(Collected data entries)
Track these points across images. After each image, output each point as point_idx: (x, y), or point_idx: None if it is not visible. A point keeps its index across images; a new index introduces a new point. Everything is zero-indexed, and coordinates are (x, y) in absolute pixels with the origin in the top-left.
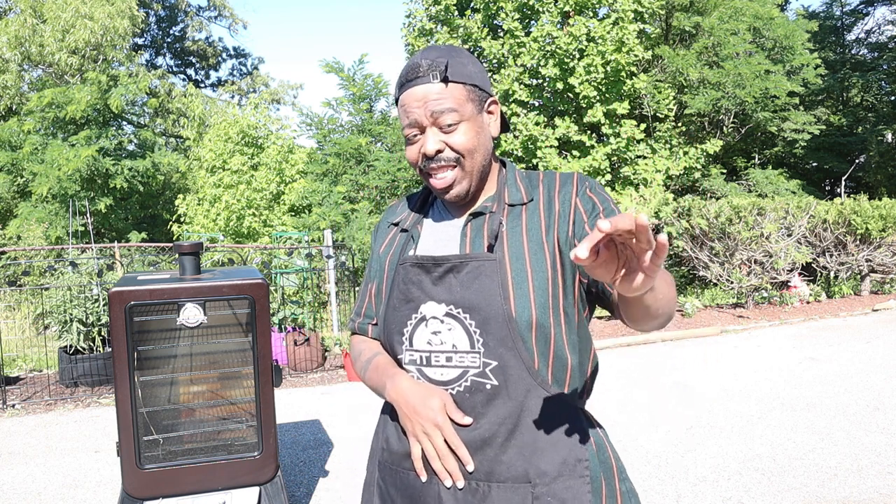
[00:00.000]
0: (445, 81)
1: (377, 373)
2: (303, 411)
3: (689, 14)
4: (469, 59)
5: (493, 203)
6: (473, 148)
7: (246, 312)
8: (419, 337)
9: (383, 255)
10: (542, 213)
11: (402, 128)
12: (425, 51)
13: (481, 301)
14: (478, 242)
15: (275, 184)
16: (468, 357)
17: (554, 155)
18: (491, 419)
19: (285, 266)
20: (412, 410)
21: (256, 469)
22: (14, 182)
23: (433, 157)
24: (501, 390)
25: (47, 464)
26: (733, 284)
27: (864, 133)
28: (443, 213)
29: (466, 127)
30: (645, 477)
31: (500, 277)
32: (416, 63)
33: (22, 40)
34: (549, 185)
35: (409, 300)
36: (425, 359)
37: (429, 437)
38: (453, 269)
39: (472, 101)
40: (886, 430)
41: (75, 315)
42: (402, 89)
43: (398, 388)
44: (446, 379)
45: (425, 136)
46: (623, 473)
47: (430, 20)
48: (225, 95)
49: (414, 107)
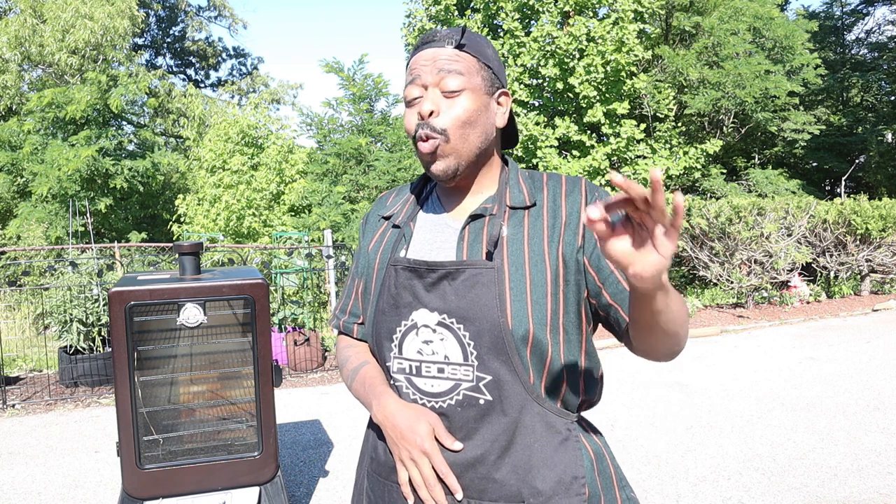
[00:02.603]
0: (460, 48)
1: (363, 388)
2: (303, 411)
3: (689, 14)
4: (487, 44)
5: (493, 204)
6: (467, 121)
7: (246, 312)
8: (409, 345)
9: (372, 252)
10: (546, 221)
11: (404, 88)
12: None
13: (476, 312)
14: (476, 248)
15: (275, 184)
16: (461, 370)
17: (554, 155)
18: (484, 436)
19: (285, 266)
20: (399, 435)
21: (256, 469)
22: (14, 182)
23: (426, 120)
24: (496, 406)
25: (47, 464)
26: (733, 284)
27: (864, 133)
28: (438, 210)
29: (468, 97)
30: (645, 477)
31: (498, 288)
32: (434, 30)
33: (22, 40)
34: (554, 188)
35: (400, 305)
36: (415, 368)
37: (416, 463)
38: (448, 275)
39: (483, 78)
40: (886, 430)
41: (75, 315)
42: (414, 53)
43: (385, 410)
44: (437, 391)
45: (424, 96)
46: (623, 481)
47: (430, 20)
48: (225, 95)
49: (421, 64)
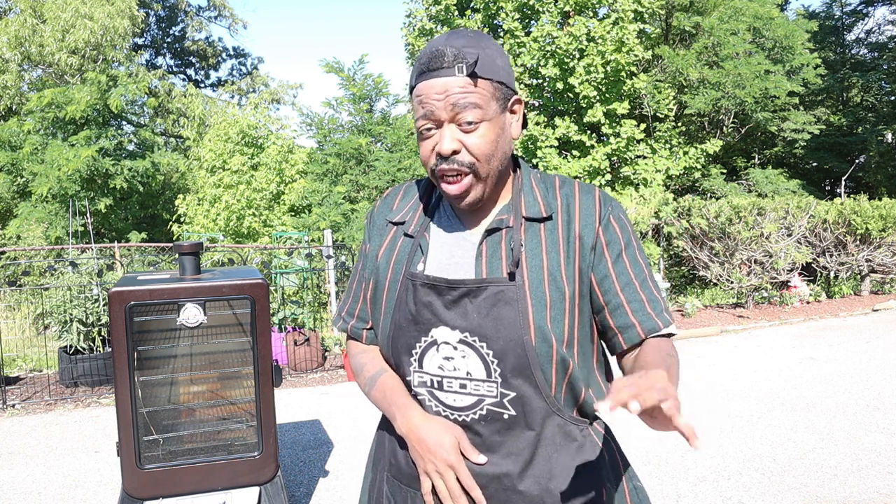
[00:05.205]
0: (472, 77)
1: (384, 397)
2: (303, 411)
3: (689, 14)
4: (497, 52)
5: (508, 215)
6: (491, 153)
7: (246, 312)
8: (430, 360)
9: (383, 260)
10: (561, 235)
11: (416, 119)
12: (450, 36)
13: (499, 330)
14: (494, 264)
15: (275, 184)
16: (484, 386)
17: (554, 155)
18: (508, 449)
19: (285, 266)
20: (425, 449)
21: (256, 469)
22: (14, 182)
23: (448, 157)
24: (519, 420)
25: (47, 464)
26: (733, 284)
27: (864, 133)
28: (452, 221)
29: (488, 128)
30: (645, 477)
31: (520, 306)
32: (439, 50)
33: (22, 40)
34: (567, 197)
35: (419, 322)
36: (437, 382)
37: (441, 476)
38: (469, 293)
39: (497, 99)
40: (886, 430)
41: (75, 315)
42: (420, 77)
43: (410, 423)
44: (460, 405)
45: (441, 133)
46: (631, 472)
47: (431, 20)
48: (225, 95)
49: (433, 98)
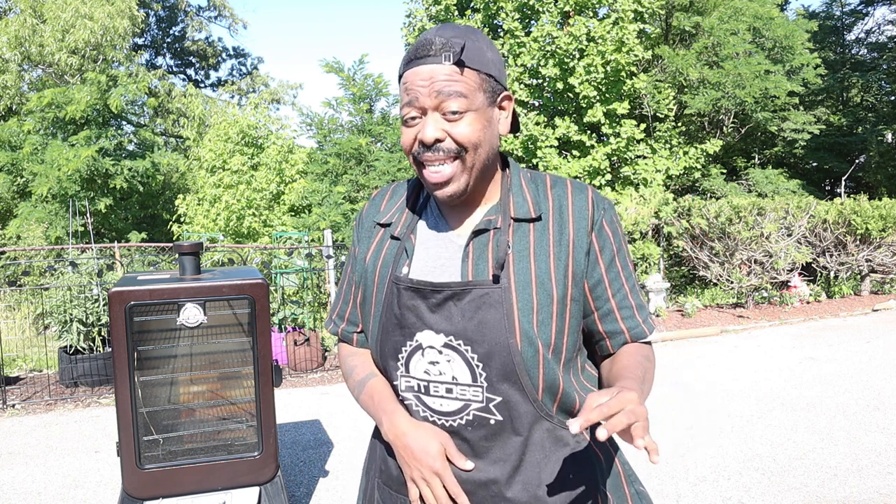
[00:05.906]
0: (459, 65)
1: (372, 402)
2: (303, 411)
3: (689, 14)
4: (487, 45)
5: (496, 216)
6: (478, 142)
7: (246, 312)
8: (416, 365)
9: (370, 264)
10: (552, 236)
11: (401, 107)
12: (440, 28)
13: (484, 333)
14: (481, 266)
15: (275, 184)
16: (470, 390)
17: (554, 155)
18: (495, 455)
19: (285, 266)
20: (410, 455)
21: (256, 469)
22: (14, 182)
23: (431, 145)
24: (506, 426)
25: (47, 464)
26: (733, 284)
27: (864, 133)
28: (439, 221)
29: (473, 118)
30: (645, 477)
31: (506, 308)
32: (428, 39)
33: (22, 40)
34: (559, 197)
35: (404, 326)
36: (424, 387)
37: (427, 483)
38: (454, 296)
39: (485, 91)
40: (886, 430)
41: (75, 315)
42: (407, 66)
43: (396, 429)
44: (447, 410)
45: (425, 121)
46: (632, 476)
47: (431, 20)
48: (225, 95)
49: (418, 85)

(YOUR INSTRUCTIONS) Give every record again exactly, apart from the pictures, which stay out.

(REPLY)
Track these points across images. After each image, output each point as point_idx: (x, y), or point_idx: None if it is not visible. A point keeps its index across images; a new index introduces a new point. Everything is zero-indexed, and coordinates are (x, y) in absolute pixels with the origin in the top-left.
[00:00.000]
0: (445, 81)
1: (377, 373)
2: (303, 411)
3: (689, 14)
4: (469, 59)
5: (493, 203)
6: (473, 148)
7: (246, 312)
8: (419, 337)
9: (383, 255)
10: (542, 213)
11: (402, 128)
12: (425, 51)
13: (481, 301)
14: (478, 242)
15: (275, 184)
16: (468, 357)
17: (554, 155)
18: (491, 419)
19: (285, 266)
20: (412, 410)
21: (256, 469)
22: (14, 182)
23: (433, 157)
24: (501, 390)
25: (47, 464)
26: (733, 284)
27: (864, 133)
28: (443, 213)
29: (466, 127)
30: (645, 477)
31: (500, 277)
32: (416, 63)
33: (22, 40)
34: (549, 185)
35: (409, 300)
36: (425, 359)
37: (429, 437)
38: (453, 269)
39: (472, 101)
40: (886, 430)
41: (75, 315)
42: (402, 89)
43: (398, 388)
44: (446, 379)
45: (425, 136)
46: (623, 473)
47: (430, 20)
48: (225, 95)
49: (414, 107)
[00:02.603]
0: (460, 48)
1: (363, 388)
2: (303, 411)
3: (689, 14)
4: (487, 44)
5: (493, 204)
6: (467, 121)
7: (246, 312)
8: (409, 345)
9: (372, 252)
10: (546, 221)
11: (404, 88)
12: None
13: (476, 312)
14: (476, 248)
15: (275, 184)
16: (461, 370)
17: (554, 155)
18: (484, 436)
19: (285, 266)
20: (399, 435)
21: (256, 469)
22: (14, 182)
23: (426, 120)
24: (496, 406)
25: (47, 464)
26: (733, 284)
27: (864, 133)
28: (438, 210)
29: (468, 97)
30: (645, 477)
31: (498, 288)
32: (434, 30)
33: (22, 40)
34: (554, 188)
35: (400, 305)
36: (415, 368)
37: (416, 463)
38: (448, 275)
39: (483, 78)
40: (886, 430)
41: (75, 315)
42: (414, 53)
43: (385, 410)
44: (437, 391)
45: (424, 96)
46: (623, 481)
47: (430, 20)
48: (225, 95)
49: (421, 64)
[00:05.205]
0: (472, 77)
1: (384, 397)
2: (303, 411)
3: (689, 14)
4: (497, 52)
5: (508, 215)
6: (491, 153)
7: (246, 312)
8: (430, 360)
9: (383, 260)
10: (561, 235)
11: (416, 119)
12: (450, 36)
13: (499, 330)
14: (494, 264)
15: (275, 184)
16: (484, 386)
17: (554, 155)
18: (508, 449)
19: (285, 266)
20: (425, 449)
21: (256, 469)
22: (14, 182)
23: (448, 157)
24: (519, 420)
25: (47, 464)
26: (733, 284)
27: (864, 133)
28: (452, 221)
29: (488, 128)
30: (645, 477)
31: (520, 306)
32: (439, 50)
33: (22, 40)
34: (567, 197)
35: (419, 322)
36: (437, 382)
37: (441, 476)
38: (469, 293)
39: (497, 99)
40: (886, 430)
41: (75, 315)
42: (420, 77)
43: (410, 423)
44: (460, 405)
45: (441, 133)
46: (631, 472)
47: (431, 20)
48: (225, 95)
49: (433, 98)
[00:05.906]
0: (459, 65)
1: (372, 402)
2: (303, 411)
3: (689, 14)
4: (487, 45)
5: (496, 216)
6: (478, 142)
7: (246, 312)
8: (416, 365)
9: (370, 264)
10: (552, 236)
11: (401, 107)
12: (440, 28)
13: (484, 333)
14: (481, 266)
15: (275, 184)
16: (470, 390)
17: (554, 155)
18: (495, 455)
19: (285, 266)
20: (410, 455)
21: (256, 469)
22: (14, 182)
23: (431, 145)
24: (506, 426)
25: (47, 464)
26: (733, 284)
27: (864, 133)
28: (439, 221)
29: (473, 118)
30: (645, 477)
31: (506, 308)
32: (428, 39)
33: (22, 40)
34: (559, 197)
35: (404, 326)
36: (424, 387)
37: (427, 483)
38: (454, 296)
39: (485, 91)
40: (886, 430)
41: (75, 315)
42: (407, 66)
43: (396, 429)
44: (447, 410)
45: (425, 121)
46: (632, 476)
47: (431, 20)
48: (225, 95)
49: (418, 85)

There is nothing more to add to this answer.